Your instructions. Reproduce the data below in full and exclude every picture.

Material for this exercise.
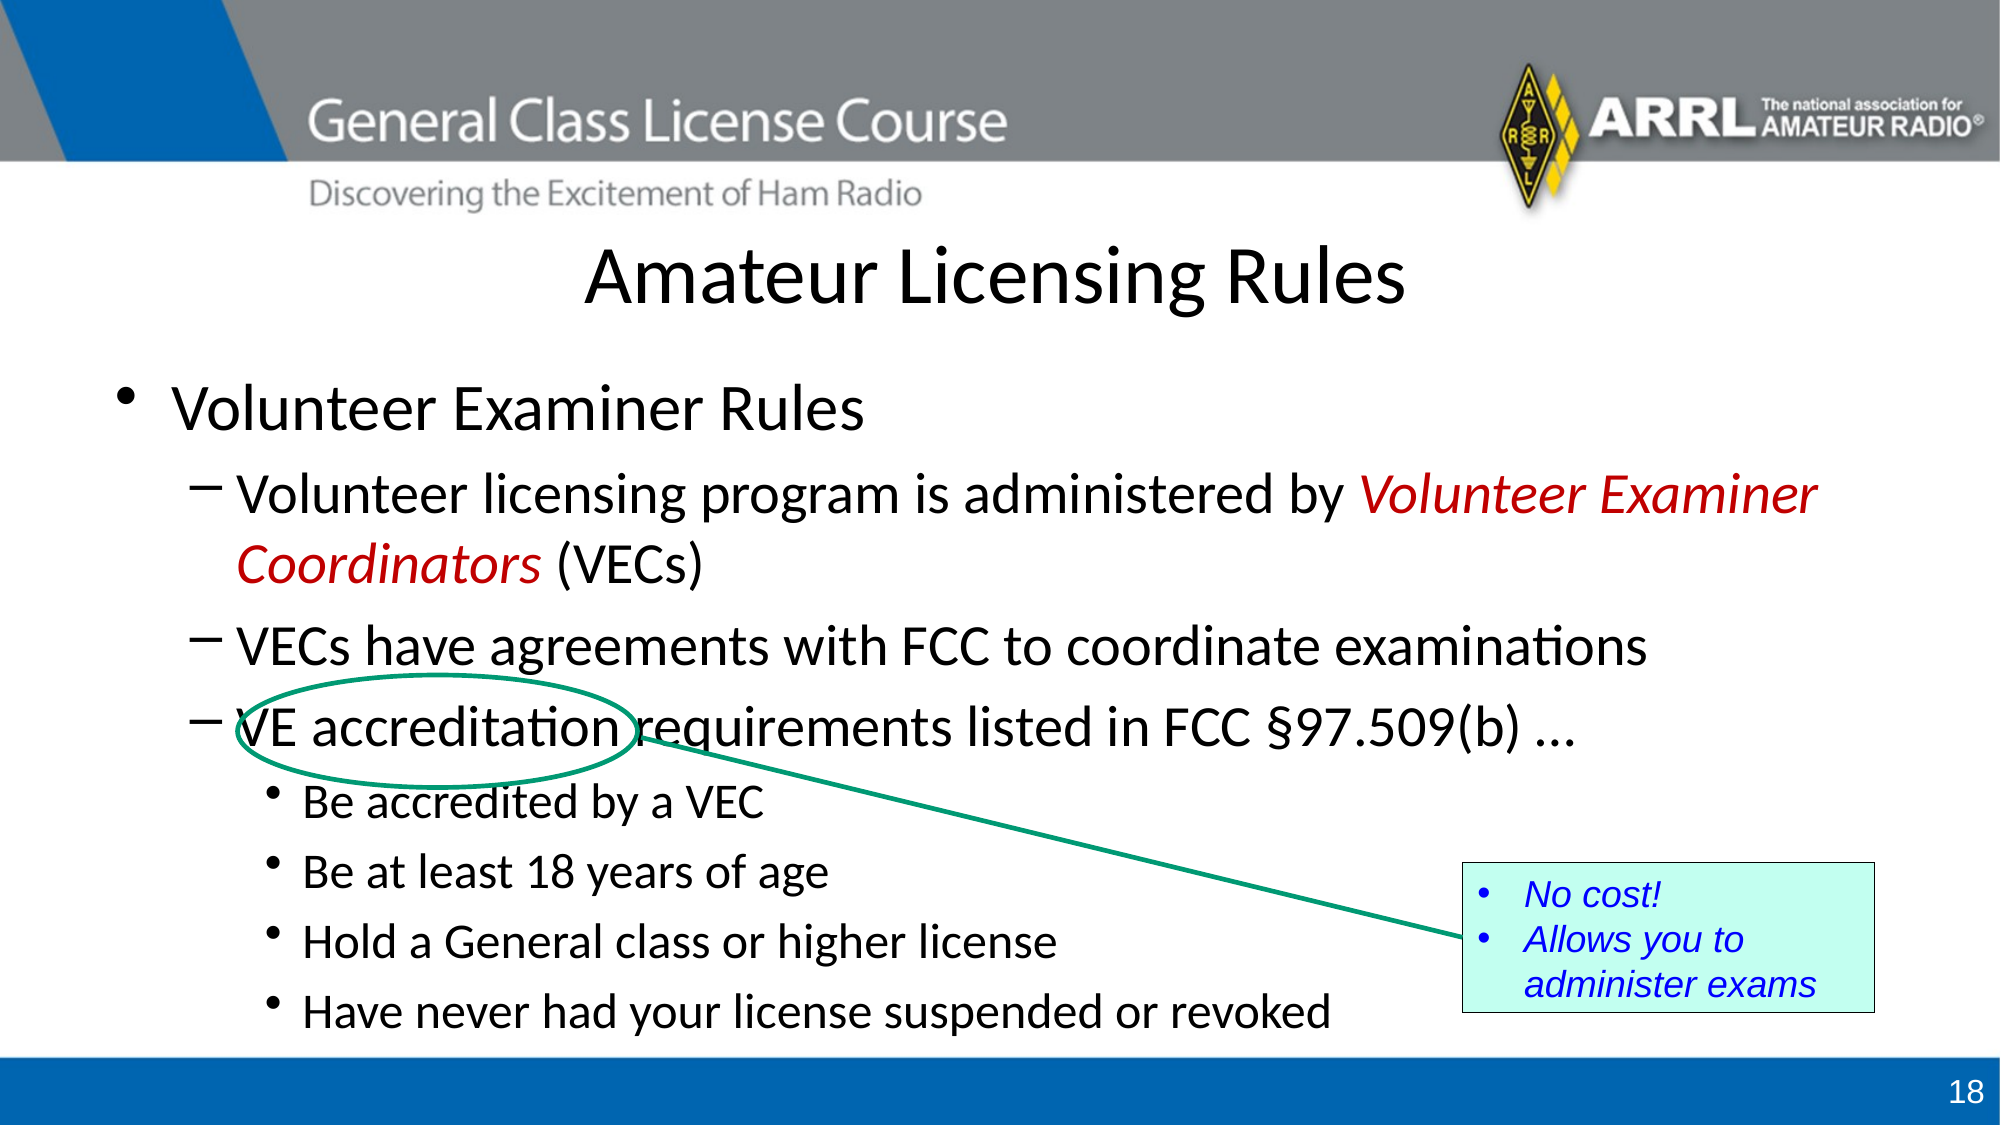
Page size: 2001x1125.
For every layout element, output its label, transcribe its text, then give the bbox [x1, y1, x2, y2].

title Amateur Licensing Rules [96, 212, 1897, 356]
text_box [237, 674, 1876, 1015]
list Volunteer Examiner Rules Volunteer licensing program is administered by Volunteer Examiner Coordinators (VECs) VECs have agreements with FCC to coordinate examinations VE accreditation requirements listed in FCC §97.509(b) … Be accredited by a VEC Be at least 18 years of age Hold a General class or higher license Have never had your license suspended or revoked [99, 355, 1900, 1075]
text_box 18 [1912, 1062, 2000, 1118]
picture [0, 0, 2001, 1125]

Exercise result.
Page size: 2001x1125.
For every layout element, output its label, transcribe its text, then give the bbox [x1, y1, x2, y2].

title Amateur Licensing Rules [96, 212, 1897, 356]
text_box [237, 674, 1876, 1015]
list Volunteer Examiner Rules Volunteer licensing program is administered by Volunteer Examiner Coordinators (VECs) VECs have agreements with FCC to coordinate examinations VE accreditation requirements listed in FCC §97.509(b) … Be accredited by a VEC Be at least 18 years of age Hold a General class or higher license Have never had your license suspended or revoked [99, 355, 1900, 1075]
text_box 18 [1912, 1062, 2000, 1118]
picture [0, 0, 2001, 1125]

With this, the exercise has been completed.